As darker clouds rolled in from Minnesota border, the dredging stopped again so Ressie could check the cutterhead.
Work would continue, but this was yet another delay.
Any crew will have turnover, and some of the workers dredging on Wednesday were on their first tour of duty. But many, like Lennon, Moen, Ressie and Engler, have years of experience and the knowledge of the tricks of the trade. The ability to tell where you are by the stars, the old river depth calls that inspired the name Mark Twain — those are remnants of the days of the Thompson that the crew carries on.
Lennon has close to thirty years of government service, split between time as a Marine in Vietnam, as a police officer, two tours in Iraq building infrastructure and his time dredging. When the St. Paul district offered Lennon the job years ago, his wife answered the phone and accepted the job for him.

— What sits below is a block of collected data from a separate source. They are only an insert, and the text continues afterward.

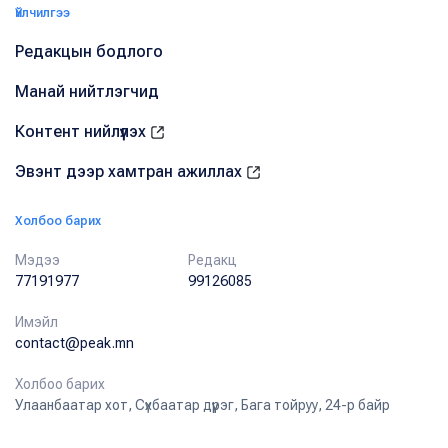
Үйлчилгээ
Редакцын бодлого
Манай нийтлэгчид
Контент нийлүүлэх
Эвэнт дээр хамтран ажиллах
Холбоо барих
Мэдээ
Редакц
77191977
99126085
Имэйл
contact@peak.mn
Холбоо барих
Улаанбаатар хот, Сүхбаатар дүүрэг, Бага тойруу, 24-р байр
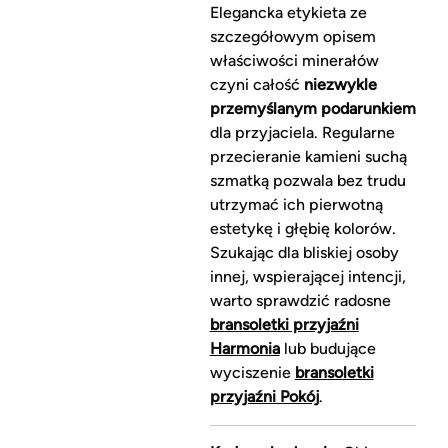
Elegancka etykieta ze
szczegółowym opisem
właściwości minerałów
czyni całość
niezwykle
przemyślanym podarunkiem
dla przyjaciela. Regularne
przecieranie kamieni suchą
szmatką pozwala bez trudu
utrzymać ich pierwotną
estetykę i głębię kolorów.
Szukając dla bliskiej osoby
innej, wspierającej intencji,
warto sprawdzić radosne
bransoletki przyjaźni
Harmonia
lub budujące
wyciszenie
bransoletki
przyjaźni Pokój
.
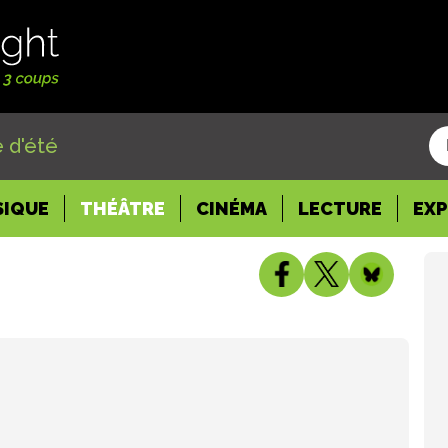
 d'été
SIQUE
THÉÂTRE
CINÉMA
LECTURE
EX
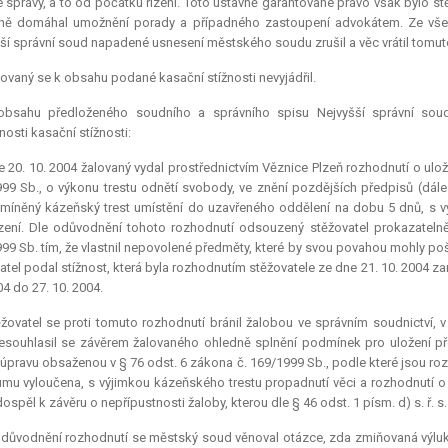
é správy, a to od počátku řízení. Toto ústavně garantované právo však bylo s
ně domáhal umožnění porady a případného zastoupení advokátem. Ze všec
ší správní soud napadené usnesení městského soudu zrušil a věc vrátil tomuto
ovaný se k obsahu podané kasační stížnosti nevyjádřil.
obsahu předloženého soudního a správního spisu Nejvyšší správní soud 
osti kasační stížnosti:
 20. 10. 2004 žalovaný vydal prostřednictvím Věznice Plzeň rozhodnutí o ulož
99 Sb., o výkonu trestu odnětí svobody, ve znění pozdějších předpisů (dále 
íněný kázeňský trest umístění do uzavřeného oddělení na dobu 5 dnů, s v
ení. Dle odůvodnění tohoto rozhodnutí odsouzený stěžovatel prokazatelně 
99 Sb. tím, že vlastnil nepovolené předměty, které by svou povahou mohly poš
atel podal stížnost, která byla rozhodnutím stěžovatele ze dne 21. 10. 2004 z
04 do 27. 10. 2004.
žovatel se proti tomuto rozhodnutí bránil žalobou ve správním soudnictví,
esouhlasil se závěrem žalovaného ohledně splnění podmínek pro uložení 
 úpravu obsaženou v § 76 odst. 6 zákona č. 169/1999 Sb., podle které jsou r
mu vyloučena, s výjimkou kázeňského trestu propadnutí věci a rozhodnutí o
ospěl k závěru o nepřípustnosti žaloby, kterou dle § 46 odst. 1 písm. d) s. ř. s.
odůvodnění rozhodnutí se městský soud věnoval otázce, zda zmiňovaná výluk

“I was at a point in my life where I wanted to take a chance,” he said.
In a few years, Lennon will have the chance to retire, but he said he’s not ready yet. When he is, he’ll train an apprentice and pass on those tricks of the trade.
Goetz. Taggatz. Peck. Those names belonged to faces once. Lennon worked with or met all three. They give those names to boats after the faces are gone to honor their hard work and service. A nice gesture, but one the old guard from the Thompson would rather leave to others for now.